WHAT THE TASK REQUIRES: Each of the lines below must be written out exactly as shown.

═══ WORKING DATA ═══

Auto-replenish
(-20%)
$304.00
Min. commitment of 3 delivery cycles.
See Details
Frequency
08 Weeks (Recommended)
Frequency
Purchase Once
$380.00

═══

RESPONSE AREA:
Auto-replenish
(-20%)
$304.00
Min. commitment of 3 delivery cycles.
See Details
Frequency
08 Weeks (Recommended)
Frequency
Purchase Once
$380.00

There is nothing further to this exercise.